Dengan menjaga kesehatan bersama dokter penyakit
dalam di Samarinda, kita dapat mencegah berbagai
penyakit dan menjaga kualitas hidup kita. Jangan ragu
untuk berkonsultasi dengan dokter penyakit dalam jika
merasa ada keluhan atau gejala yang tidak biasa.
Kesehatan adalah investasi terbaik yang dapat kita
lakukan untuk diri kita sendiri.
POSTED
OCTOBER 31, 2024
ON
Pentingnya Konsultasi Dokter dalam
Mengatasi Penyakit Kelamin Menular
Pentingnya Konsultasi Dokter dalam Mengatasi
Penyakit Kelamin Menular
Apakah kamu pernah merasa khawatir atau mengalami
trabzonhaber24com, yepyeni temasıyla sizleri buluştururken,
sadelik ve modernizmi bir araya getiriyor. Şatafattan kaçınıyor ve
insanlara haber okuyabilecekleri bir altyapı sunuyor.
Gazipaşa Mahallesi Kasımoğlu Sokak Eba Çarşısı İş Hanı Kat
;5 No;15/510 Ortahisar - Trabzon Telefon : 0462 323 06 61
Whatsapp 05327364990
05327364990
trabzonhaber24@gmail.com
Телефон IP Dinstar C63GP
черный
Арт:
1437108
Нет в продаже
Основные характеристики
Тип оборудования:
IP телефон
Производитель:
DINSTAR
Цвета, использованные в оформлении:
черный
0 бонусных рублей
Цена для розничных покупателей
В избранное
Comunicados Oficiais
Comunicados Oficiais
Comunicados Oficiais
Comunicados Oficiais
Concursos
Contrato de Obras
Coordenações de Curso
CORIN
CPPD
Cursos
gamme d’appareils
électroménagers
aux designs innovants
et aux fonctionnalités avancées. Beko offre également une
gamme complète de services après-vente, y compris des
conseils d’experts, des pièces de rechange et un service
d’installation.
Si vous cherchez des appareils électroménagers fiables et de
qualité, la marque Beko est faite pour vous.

> **EXERCISE DIRECTIONS**
Print all of the rows above again, with every line unchanged and in the same order.

> **ANSWER AREA**
Dengan menjaga kesehatan bersama dokter penyakit
dalam di Samarinda, kita dapat mencegah berbagai
penyakit dan menjaga kualitas hidup kita. Jangan ragu
untuk berkonsultasi dengan dokter penyakit dalam jika
merasa ada keluhan atau gejala yang tidak biasa.
Kesehatan adalah investasi terbaik yang dapat kita
lakukan untuk diri kita sendiri.
POSTED
OCTOBER 31, 2024
ON
Pentingnya Konsultasi Dokter dalam
Mengatasi Penyakit Kelamin Menular
Pentingnya Konsultasi Dokter dalam Mengatasi
Penyakit Kelamin Menular
Apakah kamu pernah merasa khawatir atau mengalami
trabzonhaber24com, yepyeni temasıyla sizleri buluştururken,
sadelik ve modernizmi bir araya getiriyor. Şatafattan kaçınıyor ve
insanlara haber okuyabilecekleri bir altyapı sunuyor.
Gazipaşa Mahallesi Kasımoğlu Sokak Eba Çarşısı İş Hanı Kat
;5 No;15/510 Ortahisar - Trabzon Telefon : 0462 323 06 61
Whatsapp 05327364990
05327364990
trabzonhaber24@gmail.com
Телефон IP Dinstar C63GP
черный
Арт:
1437108
Нет в продаже
Основные характеристики
Тип оборудования:
IP телефон
Производитель:
DINSTAR
Цвета, использованные в оформлении:
черный
0 бонусных рублей
Цена для розничных покупателей
В избранное
Comunicados Oficiais
Comunicados Oficiais
Comunicados Oficiais
Comunicados Oficiais
Concursos
Contrato de Obras
Coordenações de Curso
CORIN
CPPD
Cursos
gamme d’appareils
électroménagers
aux designs innovants
et aux fonctionnalités avancées. Beko offre également une
gamme complète de services après-vente, y compris des
conseils d’experts, des pièces de rechange et un service
d’installation.
Si vous cherchez des appareils électroménagers fiables et de
qualité, la marque Beko est faite pour vous.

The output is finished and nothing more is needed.